● Problem to solve: Once every line in the data that follows has been checked for the word "showExportButton", give only the number of lines that hold it.

START The input

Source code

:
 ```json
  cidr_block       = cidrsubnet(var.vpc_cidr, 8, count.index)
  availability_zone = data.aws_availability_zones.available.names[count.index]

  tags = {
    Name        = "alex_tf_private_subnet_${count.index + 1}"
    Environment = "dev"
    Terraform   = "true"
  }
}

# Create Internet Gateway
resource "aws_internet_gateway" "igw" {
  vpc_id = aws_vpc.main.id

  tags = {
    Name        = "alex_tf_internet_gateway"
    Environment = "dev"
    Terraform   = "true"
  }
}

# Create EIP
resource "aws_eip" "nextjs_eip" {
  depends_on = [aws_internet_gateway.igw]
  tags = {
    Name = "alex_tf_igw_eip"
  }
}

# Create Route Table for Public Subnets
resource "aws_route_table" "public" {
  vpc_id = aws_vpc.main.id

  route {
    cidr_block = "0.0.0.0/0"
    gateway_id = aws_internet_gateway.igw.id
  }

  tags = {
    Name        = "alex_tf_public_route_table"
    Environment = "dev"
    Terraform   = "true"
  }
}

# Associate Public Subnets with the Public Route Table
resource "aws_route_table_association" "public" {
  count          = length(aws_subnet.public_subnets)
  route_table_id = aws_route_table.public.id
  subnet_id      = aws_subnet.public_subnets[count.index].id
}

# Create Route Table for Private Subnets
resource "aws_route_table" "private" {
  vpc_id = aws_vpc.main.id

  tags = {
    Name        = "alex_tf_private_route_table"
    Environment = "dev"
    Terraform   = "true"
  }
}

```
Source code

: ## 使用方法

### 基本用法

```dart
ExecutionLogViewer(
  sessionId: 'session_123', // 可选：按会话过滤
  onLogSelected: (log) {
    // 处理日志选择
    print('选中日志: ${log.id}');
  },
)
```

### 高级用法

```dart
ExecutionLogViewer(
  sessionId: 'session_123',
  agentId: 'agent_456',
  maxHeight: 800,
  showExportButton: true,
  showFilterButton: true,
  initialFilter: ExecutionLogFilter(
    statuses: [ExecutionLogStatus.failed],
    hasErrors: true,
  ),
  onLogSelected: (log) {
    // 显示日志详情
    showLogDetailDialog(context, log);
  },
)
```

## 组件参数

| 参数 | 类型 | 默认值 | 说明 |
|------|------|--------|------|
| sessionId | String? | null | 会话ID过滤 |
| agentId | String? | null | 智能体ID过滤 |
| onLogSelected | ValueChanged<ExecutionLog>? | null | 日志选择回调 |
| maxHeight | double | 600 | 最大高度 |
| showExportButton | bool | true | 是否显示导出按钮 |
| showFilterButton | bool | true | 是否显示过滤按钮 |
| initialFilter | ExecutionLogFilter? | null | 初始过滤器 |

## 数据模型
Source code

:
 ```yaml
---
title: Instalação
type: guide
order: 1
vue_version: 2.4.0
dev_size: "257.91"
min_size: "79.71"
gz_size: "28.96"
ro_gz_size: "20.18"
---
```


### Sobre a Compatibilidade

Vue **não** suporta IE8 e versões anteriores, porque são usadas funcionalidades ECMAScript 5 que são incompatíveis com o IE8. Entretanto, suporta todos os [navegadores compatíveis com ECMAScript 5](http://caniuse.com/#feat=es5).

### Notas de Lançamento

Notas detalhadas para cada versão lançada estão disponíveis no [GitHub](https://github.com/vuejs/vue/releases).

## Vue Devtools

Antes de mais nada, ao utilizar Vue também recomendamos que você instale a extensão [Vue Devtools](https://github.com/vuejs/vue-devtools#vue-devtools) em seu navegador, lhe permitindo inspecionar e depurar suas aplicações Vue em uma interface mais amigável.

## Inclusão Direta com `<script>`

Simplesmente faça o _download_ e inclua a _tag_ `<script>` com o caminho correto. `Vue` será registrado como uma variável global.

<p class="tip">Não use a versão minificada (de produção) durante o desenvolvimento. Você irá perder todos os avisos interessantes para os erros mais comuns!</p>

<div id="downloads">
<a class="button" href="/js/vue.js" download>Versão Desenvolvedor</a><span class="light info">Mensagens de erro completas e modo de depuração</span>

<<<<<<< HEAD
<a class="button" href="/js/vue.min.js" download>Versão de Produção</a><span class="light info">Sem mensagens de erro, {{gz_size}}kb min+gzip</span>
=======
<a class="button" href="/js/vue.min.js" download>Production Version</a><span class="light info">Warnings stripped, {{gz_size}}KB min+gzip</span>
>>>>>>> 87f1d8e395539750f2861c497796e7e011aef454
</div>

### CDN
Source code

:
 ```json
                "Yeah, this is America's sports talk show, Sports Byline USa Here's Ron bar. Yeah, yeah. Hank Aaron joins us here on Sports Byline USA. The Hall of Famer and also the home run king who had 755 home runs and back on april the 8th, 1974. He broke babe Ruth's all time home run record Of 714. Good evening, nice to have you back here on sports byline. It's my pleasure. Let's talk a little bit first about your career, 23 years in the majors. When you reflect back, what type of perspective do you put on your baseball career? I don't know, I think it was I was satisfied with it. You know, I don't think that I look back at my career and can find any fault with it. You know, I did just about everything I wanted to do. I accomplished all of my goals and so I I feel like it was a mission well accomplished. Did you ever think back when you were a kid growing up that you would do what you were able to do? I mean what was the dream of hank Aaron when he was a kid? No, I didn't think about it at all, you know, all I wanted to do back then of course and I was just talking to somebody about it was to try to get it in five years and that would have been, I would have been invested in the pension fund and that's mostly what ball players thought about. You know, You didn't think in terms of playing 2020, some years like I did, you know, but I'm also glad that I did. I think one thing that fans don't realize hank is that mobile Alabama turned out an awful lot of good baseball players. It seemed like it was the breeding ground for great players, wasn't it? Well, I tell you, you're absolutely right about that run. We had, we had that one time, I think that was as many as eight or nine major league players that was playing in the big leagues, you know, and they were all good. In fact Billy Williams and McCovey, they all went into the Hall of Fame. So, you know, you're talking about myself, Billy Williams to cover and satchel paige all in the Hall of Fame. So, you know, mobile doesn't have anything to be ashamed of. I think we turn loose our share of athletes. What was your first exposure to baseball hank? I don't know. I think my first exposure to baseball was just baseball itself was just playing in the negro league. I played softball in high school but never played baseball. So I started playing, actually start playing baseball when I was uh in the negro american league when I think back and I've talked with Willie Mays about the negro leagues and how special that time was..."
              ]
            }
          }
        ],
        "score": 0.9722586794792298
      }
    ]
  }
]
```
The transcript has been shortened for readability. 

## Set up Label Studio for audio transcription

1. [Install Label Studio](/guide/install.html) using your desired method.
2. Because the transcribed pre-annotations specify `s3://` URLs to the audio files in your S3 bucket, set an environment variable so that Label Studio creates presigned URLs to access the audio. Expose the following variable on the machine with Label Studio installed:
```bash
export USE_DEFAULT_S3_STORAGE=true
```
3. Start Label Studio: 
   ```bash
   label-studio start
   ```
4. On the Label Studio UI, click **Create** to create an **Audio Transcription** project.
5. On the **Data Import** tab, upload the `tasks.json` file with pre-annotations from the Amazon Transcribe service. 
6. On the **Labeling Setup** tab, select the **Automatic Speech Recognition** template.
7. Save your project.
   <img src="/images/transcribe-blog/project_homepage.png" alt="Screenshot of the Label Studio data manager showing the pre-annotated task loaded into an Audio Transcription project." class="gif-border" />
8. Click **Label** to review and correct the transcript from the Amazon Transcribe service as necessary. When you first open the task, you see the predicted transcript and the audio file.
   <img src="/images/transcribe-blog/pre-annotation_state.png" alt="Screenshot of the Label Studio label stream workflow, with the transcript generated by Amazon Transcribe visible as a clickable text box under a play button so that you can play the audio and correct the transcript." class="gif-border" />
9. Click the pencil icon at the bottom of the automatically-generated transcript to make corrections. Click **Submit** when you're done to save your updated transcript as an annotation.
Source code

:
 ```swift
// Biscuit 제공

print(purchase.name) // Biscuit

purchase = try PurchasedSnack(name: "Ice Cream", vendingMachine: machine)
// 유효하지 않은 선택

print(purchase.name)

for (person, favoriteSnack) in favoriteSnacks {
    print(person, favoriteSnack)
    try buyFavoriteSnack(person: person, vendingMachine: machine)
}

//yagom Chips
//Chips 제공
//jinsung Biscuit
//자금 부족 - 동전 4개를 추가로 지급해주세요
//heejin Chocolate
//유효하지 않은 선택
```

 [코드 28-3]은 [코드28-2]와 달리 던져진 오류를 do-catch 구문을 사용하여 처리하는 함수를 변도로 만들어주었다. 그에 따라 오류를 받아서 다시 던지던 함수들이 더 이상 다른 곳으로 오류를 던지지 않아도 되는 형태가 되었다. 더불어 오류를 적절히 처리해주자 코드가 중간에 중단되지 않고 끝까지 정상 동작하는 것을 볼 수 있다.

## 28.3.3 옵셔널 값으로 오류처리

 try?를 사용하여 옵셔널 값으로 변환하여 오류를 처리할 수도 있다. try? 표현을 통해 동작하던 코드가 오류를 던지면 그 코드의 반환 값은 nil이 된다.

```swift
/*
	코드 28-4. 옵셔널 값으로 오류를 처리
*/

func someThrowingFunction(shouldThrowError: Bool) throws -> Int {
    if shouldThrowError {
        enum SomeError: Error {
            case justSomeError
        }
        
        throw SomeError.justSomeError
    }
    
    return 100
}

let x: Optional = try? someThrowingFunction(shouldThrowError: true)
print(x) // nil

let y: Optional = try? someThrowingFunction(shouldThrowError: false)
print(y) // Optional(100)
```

END The input

● Response to this exercise: 2